My sad reality is that I can't remember the last year that I didn't know of a person from my town or college that made the difficult decision to take his or her own life.
I, myself, struggled with suicidal ideation earlier this year when I was in the depths of my eating disorder.
With the winter months upon us, seasonal depression is running rampant and real. Just this week, in my town, there was a fourteen-year-old girl who took her own life.
We are in an epidemic.
Our colleagues, acquaintances, friends, and family members are dying. Suffering in silence or unsuccessfully attempting to reach out for help.
What can we do?
END THE STIGMA.
On average, most mental illnesses arise around the age of fourteen. We need to bring this conversation into the classrooms at our schools. We need to stop allowing this topic to be taboo or embarrassing. We need to give our children the skills to fight these demons.
By the end of my high school health-class career, I could tell you how to detect sexually transmitted diseases, eat healthily and put a condom on a banana.
However, I could not tell you how to use appropriate coping skills, reach out to a professional for help, or detect mental illness in my friends.
Because of this, I spent many years battling anxiety, depression, and an eating disorder. I struggled to act normal and fit into the social environment I lived in that did not openly talk about mental health issues.
If you had looked at my social media accounts, you would have had no idea that I was fighting daily against multiple mental disorders. The people around me weren't educated enough to know that my social isolation, irritability, and weight loss were all symptoms of my internal battle.
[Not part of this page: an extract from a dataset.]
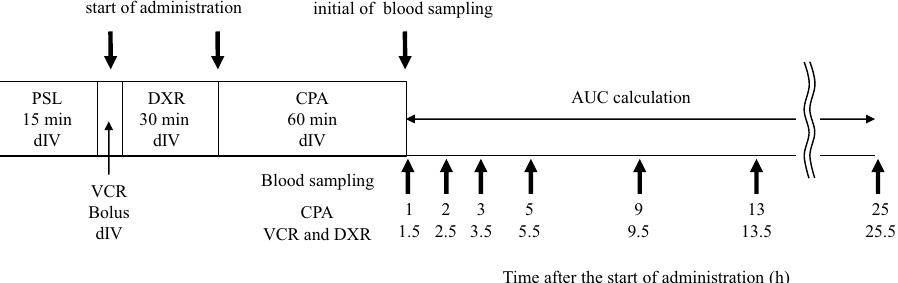
Figure 3. CHOP regimen and blood sampling protocol. AUC, area under the plasma concentration–time curve; CPA, cyclophosphamide; dIV, drip infusion into vein; DXR, doxorubicin; PSL, prednisolone; VCR,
I was lucky, because one of my family members had struggled with mental illness and suicidal ideation in the past, so my family was able to detect the warning signs and refer me to the appropriate professionals.
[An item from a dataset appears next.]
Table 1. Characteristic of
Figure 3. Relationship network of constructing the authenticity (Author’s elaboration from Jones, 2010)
In treatment for my eating disorder, anxiety, and depression I was placed on medication, given a team of healthcare professionals to assist me and I was taught the appropriate coping skills.
Now, I am a totally different person. I have a personality, patience, and joy in my life.
I thank my lucky stars daily that I was able to dig myself out of the black hole that is mental illness.
Who knows how much pain and confusion could've been prevented had I learned about these skills in school.
We need to take action and place mental health education courses into our schools. We need to face this demon head on without fears of judgment or resistance. We need to save our children.
We need social change.
I hope that by sharing my story I can encourage others to talk openly about their own struggles with mental health or to reach out for help if they are struggling. I have been there and I can honestly tell you it gets so much better.
Even when it seems like there is nothing but you and your demons, I promise there is more.
Keep fighting, you're so strong and you have so much more to do. I believe in you.